Bilecik'te, down sendromlu 21 yaşındaki Arda Güneş, annesi ve babasının desteğiyle hayata sımsıkı tutunuyor.
Beşiktaş Mahallesi'nde yaşayan Sibel ve İsmail Güneş çifti, ikinci çocukları olan down sendromlu oğullarının eğitimine büyük önem verdi, onu spora yönlendirdi.
Judo, karate ve boks yapan, koşan ve yüzen Arda Güneş, 13 yaşından itibaren il düzeyinde katıldığı müsabakalarda 20 madalya kazandı.
2,5 yaşından itibaren rehabilitasyon merkezine giden Arda Güneş, Halk Eğitimi Merkezi'ndeki kurslarda el becerisini geliştirerek, eserleriyle hünerlerini sergiliyor.
Neşeli tavırlarıyla etrafına mutluluk saçan Arda, zeybek oynuyor.
Anne Sibel Güneş, Arda'nın hayatlarında olmasından büyük mutluluk duyduklarını söyledi.
Onun durumunu karşısında asla isyan etmediklerini, tepki göstermediklerini belirten Güneş, "O bizim evladımız. Allah onu bize verdi. Arda gibi 10 çocuğum olsun, hiç sıkıntı yok, her şekilde kabulümüz.
Ölmeden cennete gitmek nasıldır, böyle görüyorsunuz. Öğrendiği her şey kendi başarısıdır. Sürekli yanındayız. Biz Arda'yla büyüyoruz, o bize öğretiyor."
Engelli kelimesini kullanmak istemiyor
Haftanın 5 günü boş durmadıklarını belirten Sibel Güneş, sabah evden çıkıp akşam döndüklerini, bu süreçte judo ve yüzme kurslarına devam ettiğini anlattı.
Arda'nın 7 senedir yüzdüğünü, 2 yıl önce ise liseden mezun olduğunu söyleyen Sibel Güneş, konuşmasına şöyle devam etti:
"Engelli olduğunu, 8 yaşındayken ona okuduğum bir hikayede geçen 'engellemek' kelimesinden fark etti. Direkt psikoloğa götürdüm. 'Ona hikaye okumuştum. Arda kendini fark etti, korktum.' Doktor, 'Hiç fark etmeyebilirdi ama çok erken fark etmiş.'
Bize tavsiyelerde bulundu.

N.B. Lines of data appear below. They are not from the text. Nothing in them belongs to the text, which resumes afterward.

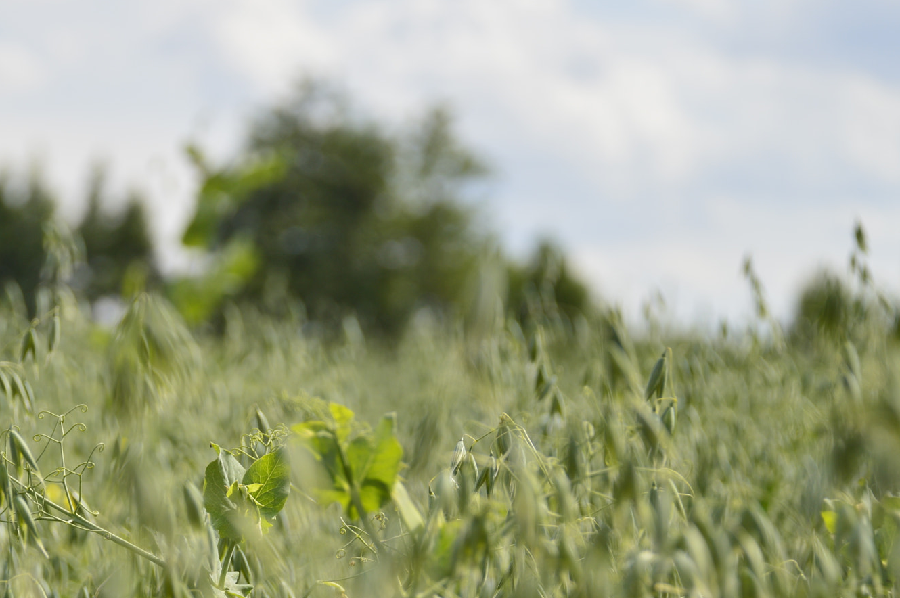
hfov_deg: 15.3
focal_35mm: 134
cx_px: 234
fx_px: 3347
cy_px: 402
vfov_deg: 10.2
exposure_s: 1/640
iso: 100
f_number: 8
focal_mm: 58
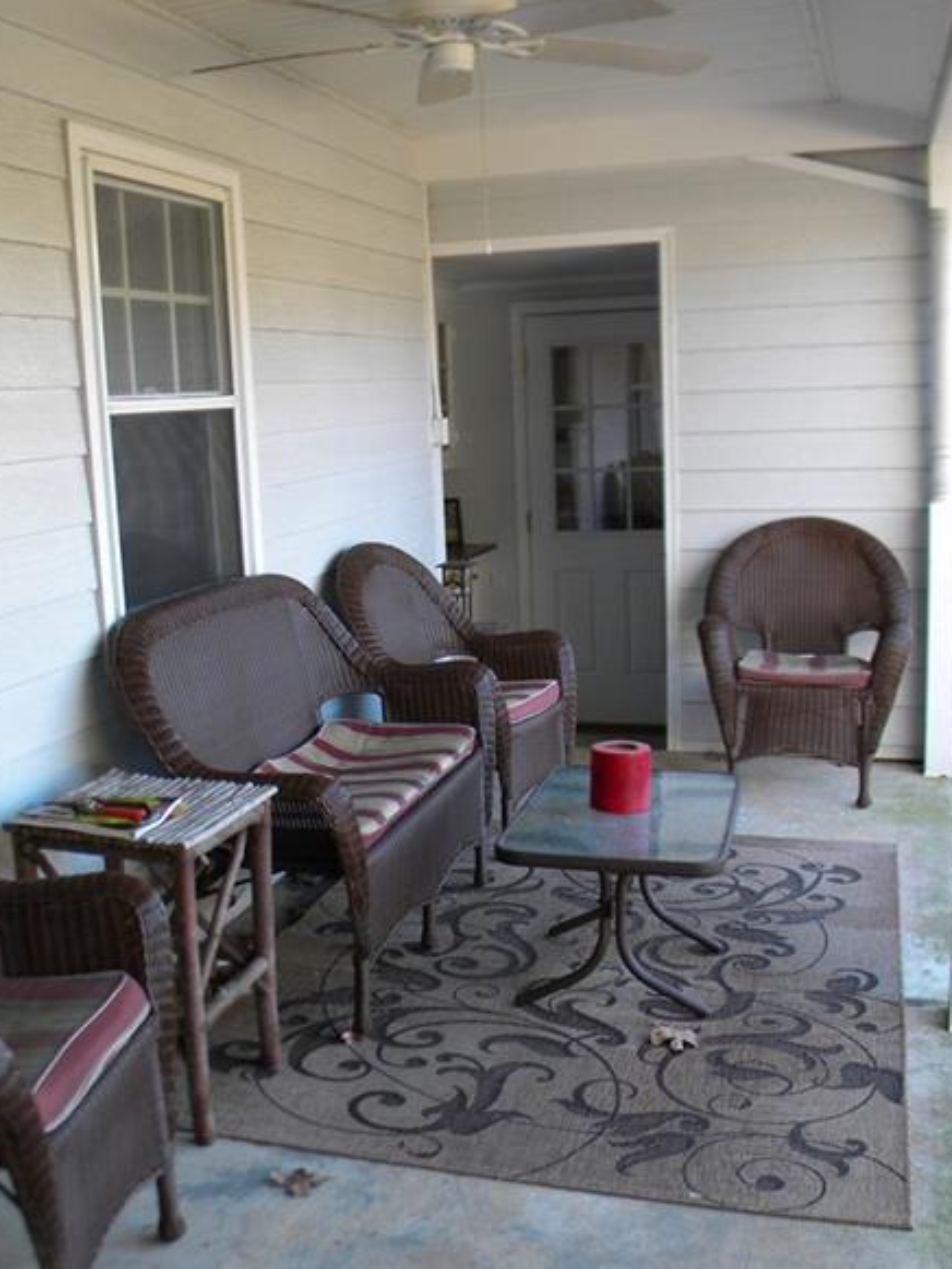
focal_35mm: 37
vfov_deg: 50.1
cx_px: 421
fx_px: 1356
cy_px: 657
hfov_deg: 38.6
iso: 80
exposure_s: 1/25.7
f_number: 3.5
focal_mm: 5
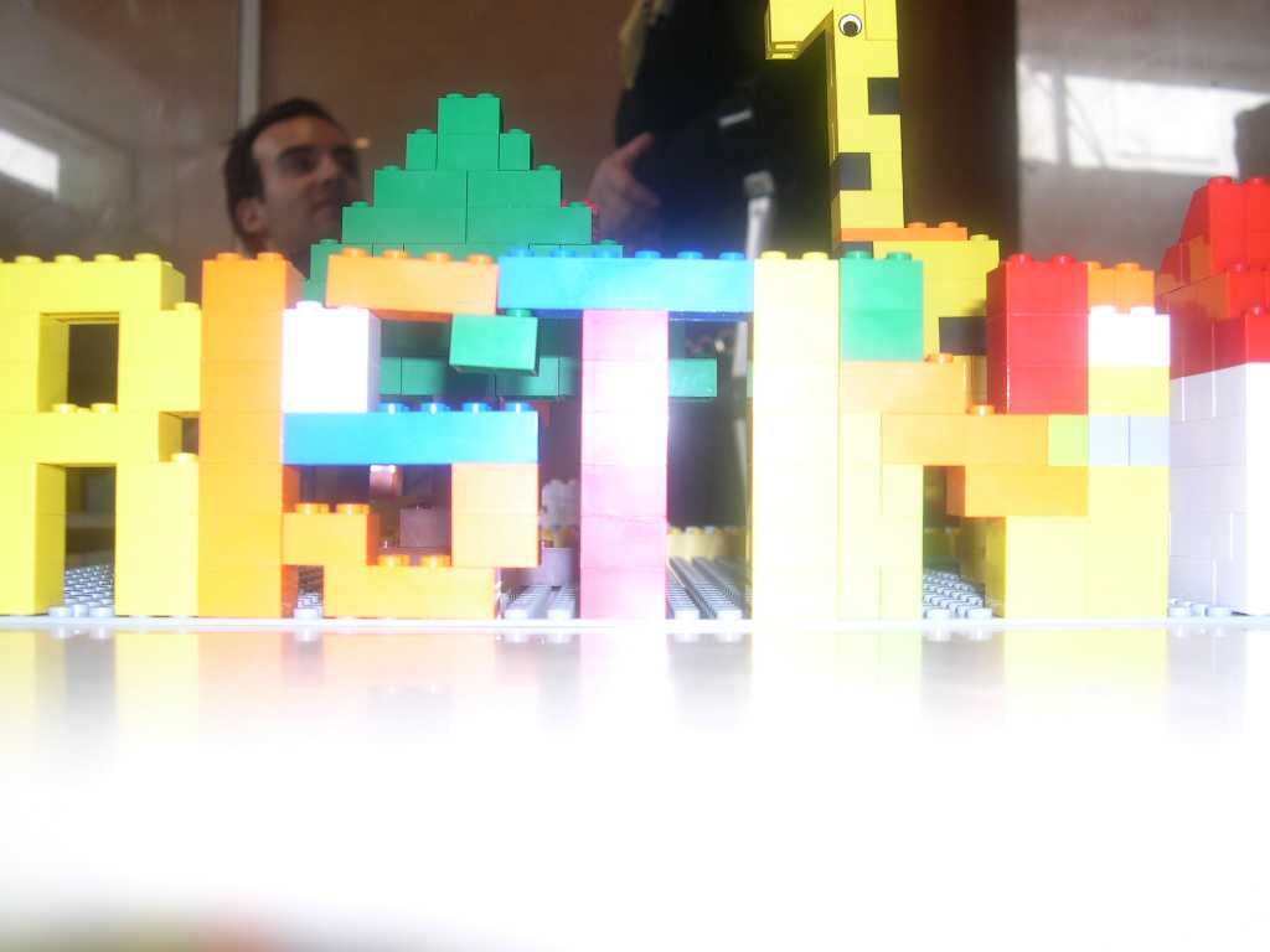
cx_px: 635
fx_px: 1394
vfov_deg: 37.7
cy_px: 476
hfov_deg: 49.0
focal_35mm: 38
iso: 100
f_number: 2.8
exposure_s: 1/60
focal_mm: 8
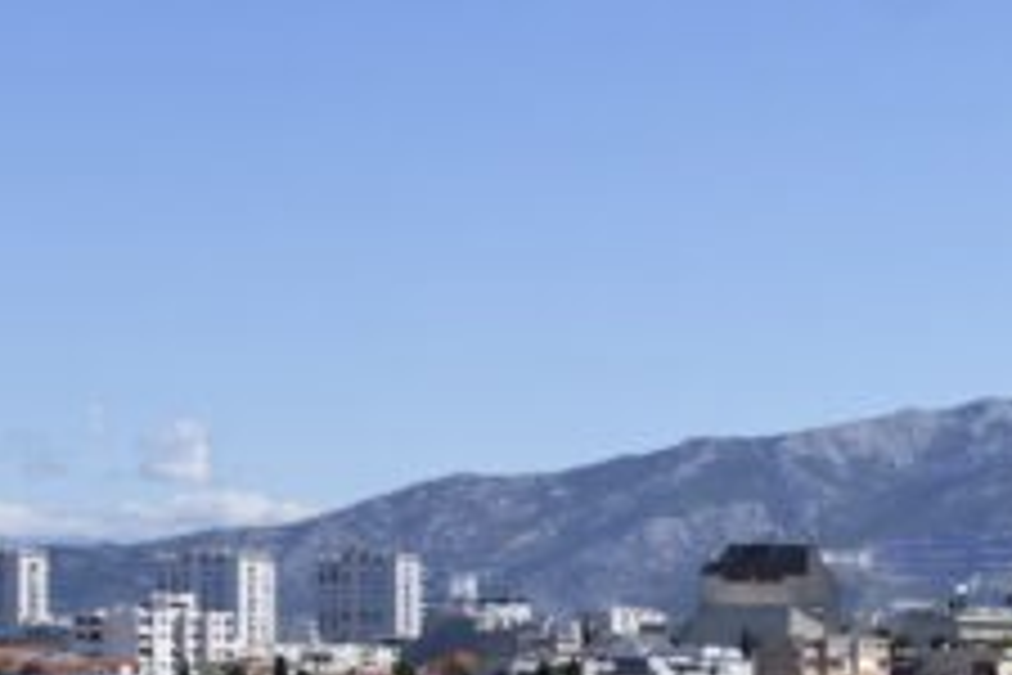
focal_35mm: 141
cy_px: 704
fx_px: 3963
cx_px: 2298
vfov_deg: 9.6
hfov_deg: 12.1
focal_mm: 31
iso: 64
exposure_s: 1/640
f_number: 5
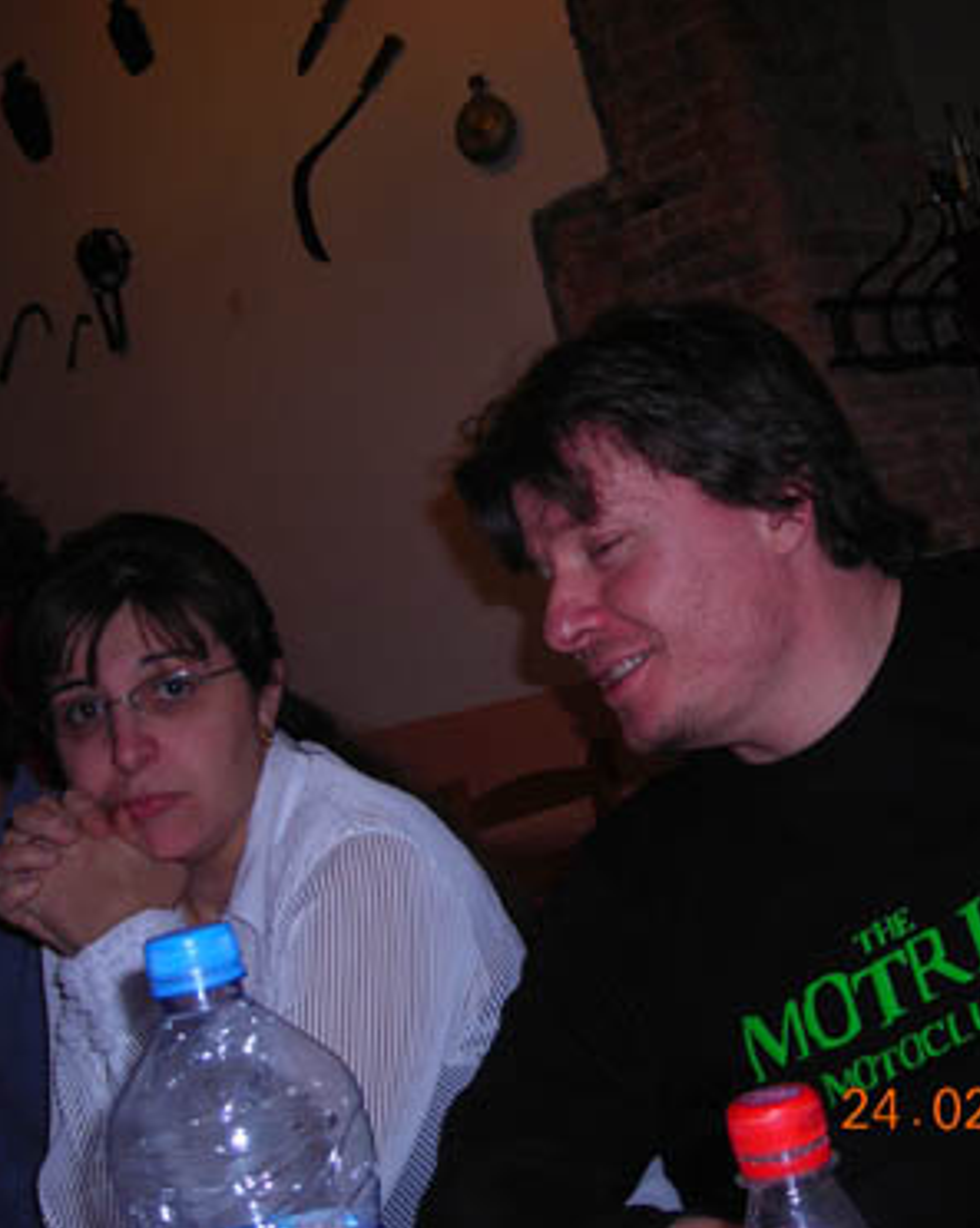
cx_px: 603
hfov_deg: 28.0
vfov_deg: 34.8
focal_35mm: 54
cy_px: 617
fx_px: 1961
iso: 50
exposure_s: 1/60.1
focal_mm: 6.8
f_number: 3.3
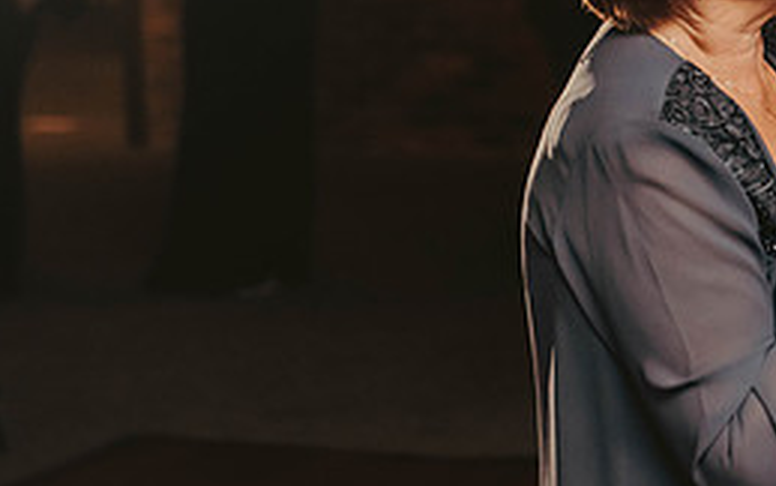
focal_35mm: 160
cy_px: 20
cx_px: 743
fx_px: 3384
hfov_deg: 12.9
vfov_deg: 8.2
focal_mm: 70
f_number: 3.2
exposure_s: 1/200
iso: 2000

Onları yaptık. Engelli kelimesini kullanmak istemiyor. 'Ben engelli değilim. Benim gözüm, kulağım, bacağım her şeyim var.' Özel gereksinimli bireyler dememi istemiyor. O kelimeyi hiç sevmiyor. Kendini öyle görmüyor."
Çocukları sosyal yaşama dahil etmek ve farkındalık oluşturmak için Bilecik Özel Bireyler Gençlik ve Kültür Spor Kulübü Derneğini kurduğunu, oğlu Arda'nın da fahri başkan olduğunu sözlerine ekledi.
Baba İsmail Güneş de oğlunu topluma kazandırmak için ellerinden geleni yaptıklarını söyleyerek. "İnşallah çok iyi yerlere gelecek. İşten eve geldiğimde zaman gayet güzel geçiyor. Kapıdan giriyorum. Koşarak gelip bana sarılıyor."